Most readers know of Alice Walker. She is a writer who is celebrated worldwide, having won the Pulitzer Prize for Fiction in 1983 — the first African-American woman to do so — for “The Color Purple”. She has written many bestselling novels, short stories and essays and four children’s books, as well as ten volumes of poetry. Alice Walker has worked to address problems of injustice, inequality, and poverty as an activist, a teacher, and public intellectual.
Alice Walker’s first collection of poems, “Once”, in 1968, was precipitated by her pregnancy and abortion while she was at college. They are intensely personal and full of despair, describing her confusion, isolation, and thoughts of suicide. She viewed writing poetry as a kind of therapy as she worked through her problems. Her second collection in 1973, “Revolutionary Petunias”, deals with more public issues, particularly civil and women’s rights, from an individual’s point of view. In her third collection, six years later,“Good Night, Willie Lee, I’ll See You in the Morning”, she returned to personal thoughts of family and friendship, using her grandparents’ long, solid relationship as a focus.
Horses Make a Landscape Look More Beautiful was her fourth volume of poetry, although it was the first to be published in Great Britain, in 1985. The poems date from between 1979 and 1984, several of them having previously been printed in various women’s and family magazines. The poems are all very accessible.
The title of this collection is from a verse by a Native American shaman “Lame Deer — Seeker of Vision” who, on considering the terrible problems brought by the white settlers, with their whiskey, found she could almost forgive them, because they also brought the beauty of horses to the North American Plains.
Alice Walker is sometimes described as strident and politicised, in both her speech and her writing. The significance in both this title and the dedication to two of her ancestors therefore, is that in these poems, Alice Walker tries to ameliorate her sharp antipathy, and looks for a saving grace in the most terrible circumstances, and even in the hearts of brutal oppressors. It sets the tone for the collection. She is mostly concerned with contemporary social issues. Some poems here addresses huge concerns, such as the need to save our earth from destruction by war and pollution, but in others her attention turns towards small intimate moments, and hidden subliminal thoughts. She describes exchanges between lovers and enemies.
In a way Horses Make a Landscape Look More Beautiful blends the attitudes from her second and third collections, by maintaining a direct, personal voice in the poems, often focusing on an individual’s daily struggles to preserve dignity and liberty despite oppression, hardship and world problems. Alice Walker writes of ageing, of motherhood and childhood, expressing important topics such as regret, love, and courage. She praises the endurance of the human spirit which has endured slavery and humiliation, yet still flourishes and grows. She writes, too, about ordinary joys such as “My daughter is coming!” a lover’s warmth, and even about poetry itself:
“Letting go
in order to hold on
I gradually understand
how poems are made.”
Alice Walker writes in free verse, and uses direct language with simple images. Reading it is more like reading the conversation, or inner thoughts, of an articulate, observant woman. She rarely employs devices or conventions usual in poetry; there are no metaphors, and little use of rhyme or structured metre; an occasional line is repeated for emphasis maybe, but otherwise the lines are like her speech, but chopped up into various short lengths. The language is spare, with few embellishments or attempts at moving description. The common feature to all the poems is that they are didactic. Alice Walker herself say that she has always turned to poetry to express some of her most personal and deeply felt concerns. She maintains that her poems, even the happier ones, emerge from a growing accumulation of sadness, to stand again “in the sunlight”.

RECORDS SUPPLIED:
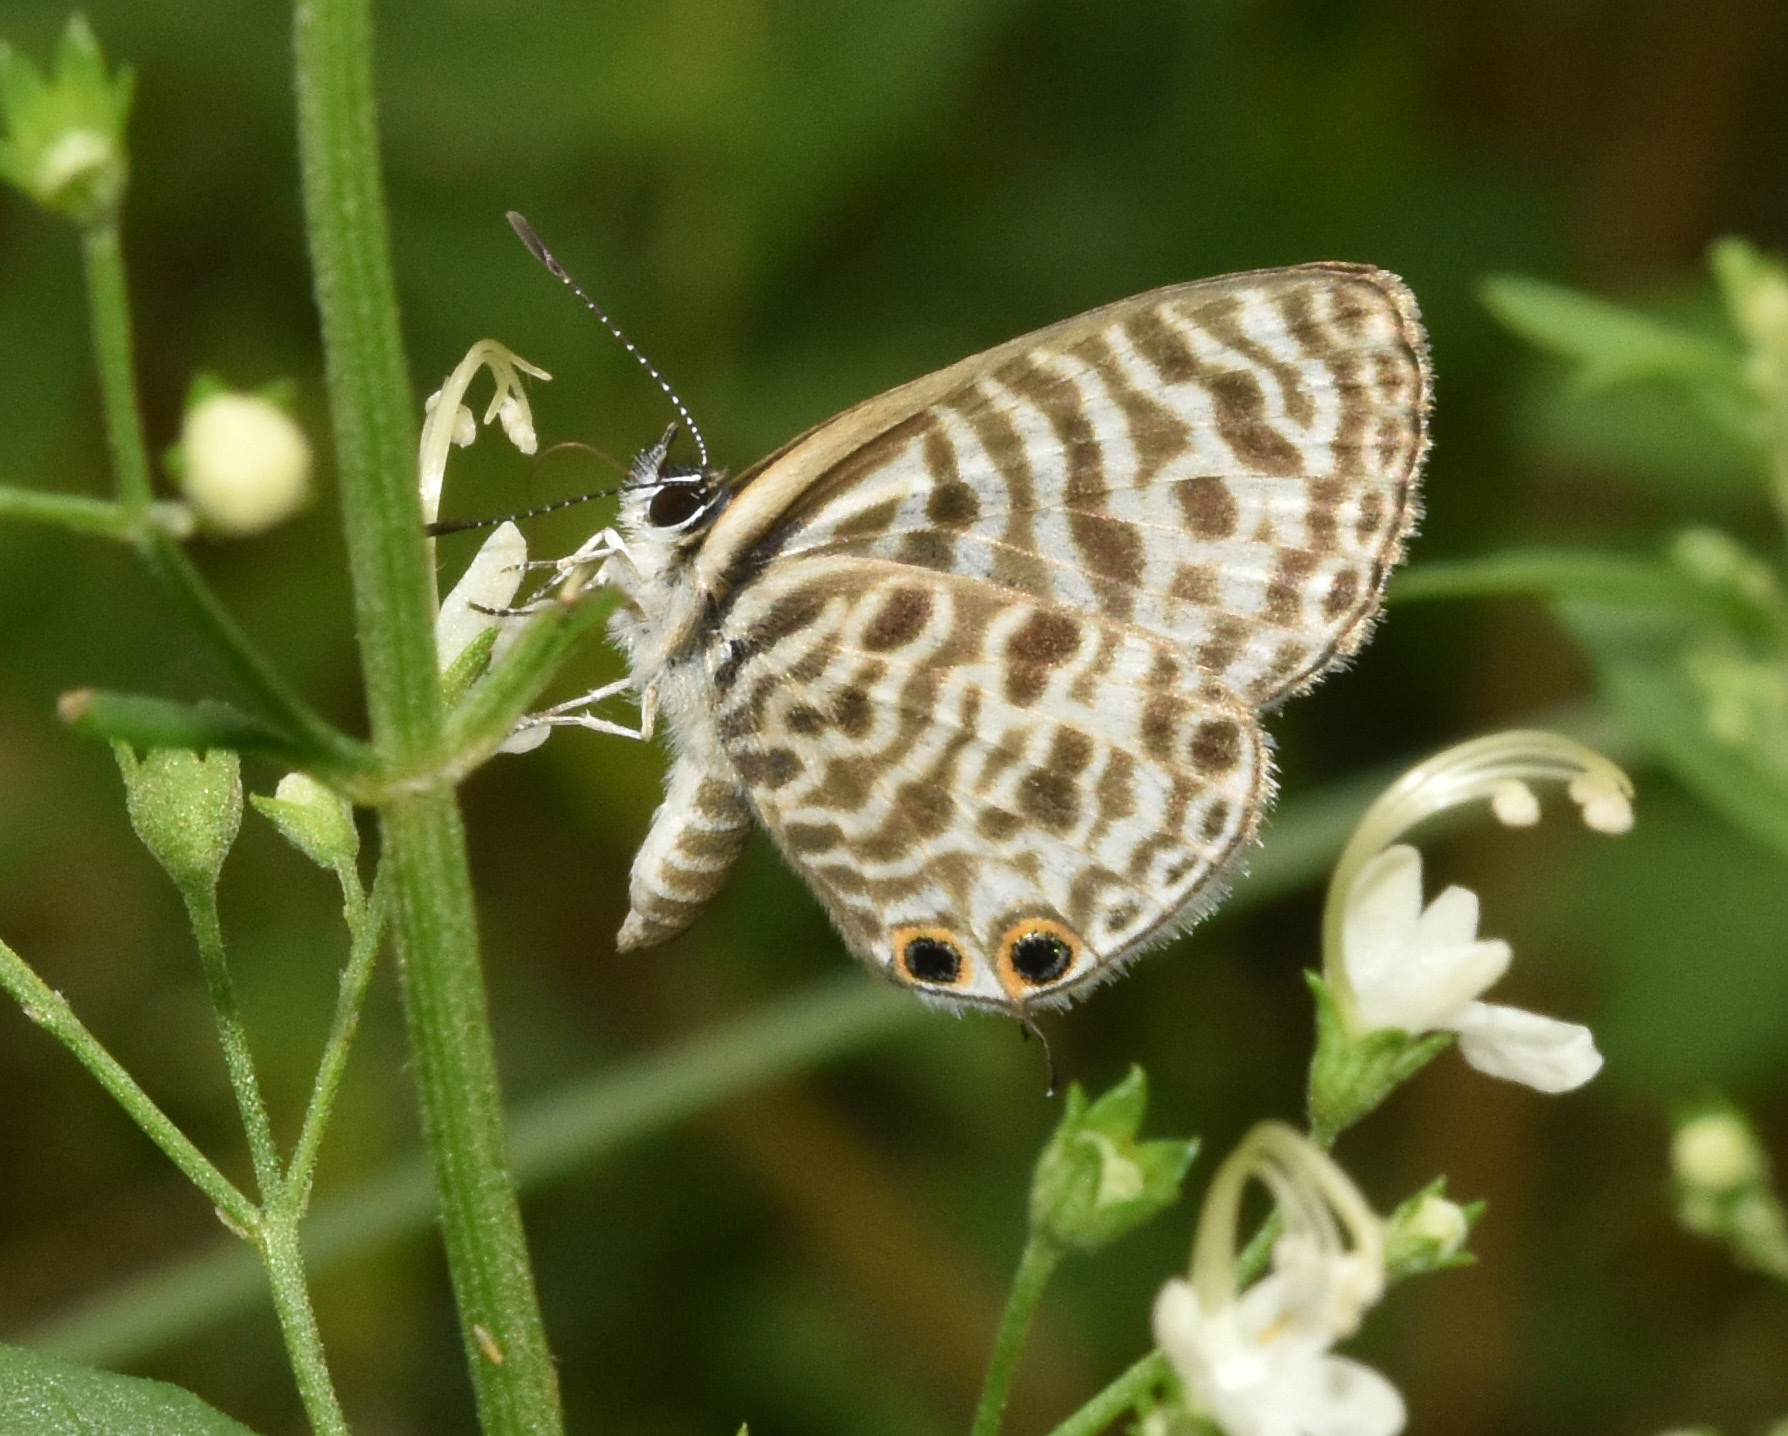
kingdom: Animalia
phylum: Arthropoda
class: Insecta
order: Lepidoptera
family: Lycaenidae
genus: Leptotes
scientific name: Leptotes
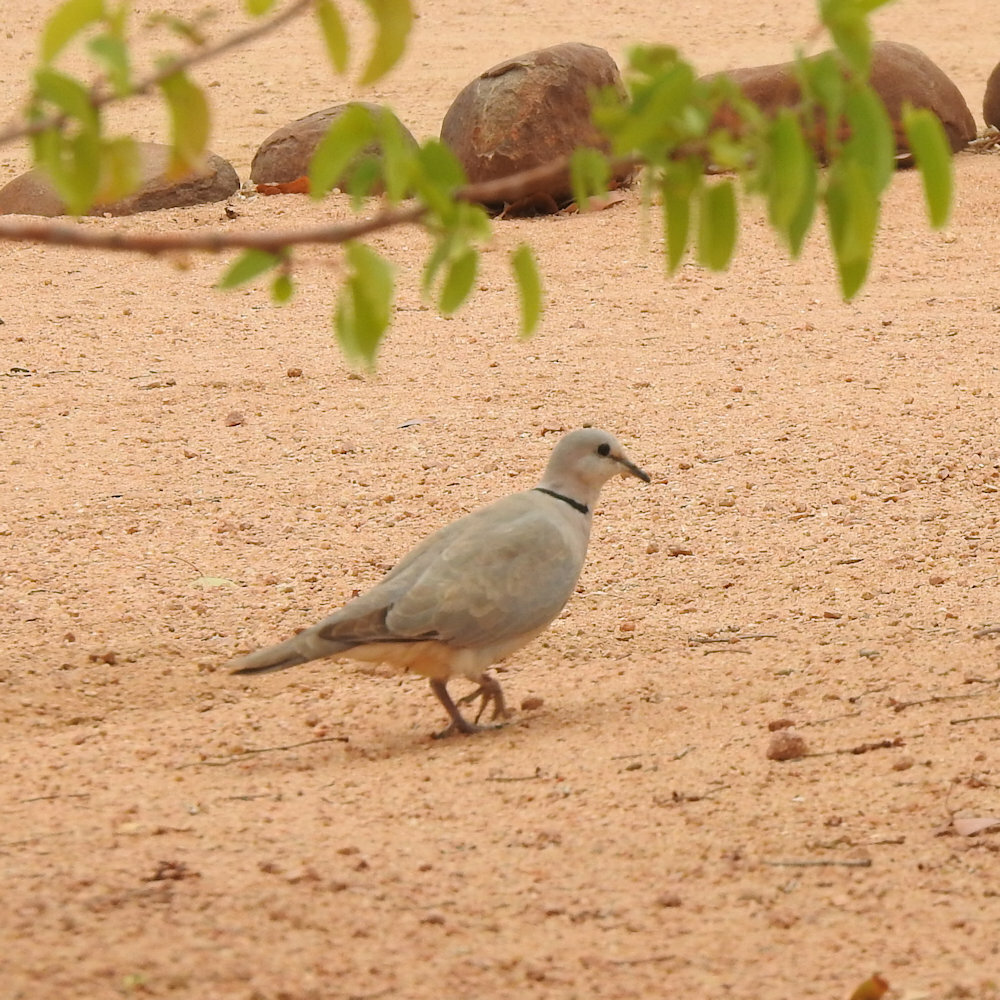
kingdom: Animalia
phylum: Chordata
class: Aves
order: Columbiformes
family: Columbidae
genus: Streptopelia
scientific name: Streptopelia capicola
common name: Ring-necked dove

AIM OF THE TASK:
Extend the review of Alice Walker's poetry collection "Horses Make a Landscape Look More Beautiful" by writing what comes next after its final sentence. The records were taken from a different source than the text.

EXERCISE RESULT:
The first poem in this collection, “Remember” entreats us not to forget what the condition of black woman used to be:
“I am the girl
holding their babies
cooking their meals
sweeping their yards
washing their clothes
Dark and rotting
and wounded, wounded”
and stating her position now:
“I am the woman
with the blessed
dark skin
I am the woman
with teeth repaired
I am the woman
with the healing eye
the ear that hears.
I am the woman: Dark,
repaired, healed
Listening to you.
I would give
to the human race
only hope …
Justice and Hope
Let us begin”
The simplicity, short line lengths — only one word sometimes — and careful use of capital letters, is typical of her poetry. It is reminiscent of some of e.e. cummings’s work.
In the next poem, “These Mornings of Rain”, Alice Walker speaks gently, with soft eloquence, of love:
“These mornings
I do not need
my beloveds’ arms about me
until much later
in the day ...
to love and be loved
in absentia
is joy enough for me”
(The apostrophe is as it was printed.)
There is also a lamentation for lost love, entitled “Walker”. It is quite short, just one stanza:
“When I no longer have your heart
I will not request your body
your presence
or even your polite conversation.
I will go away to a far country
separated from you by the sea
—on which I cannot walk—
and refrain even from sending
letters
describing my pain.”
And here is another of just one stanza, later in the collection, “love is not concerned”:
“love is not concerned
with whom you pray
or where you slept
the night you ran away
from home
love is concerned
that the beating of your heart
should kill no one.”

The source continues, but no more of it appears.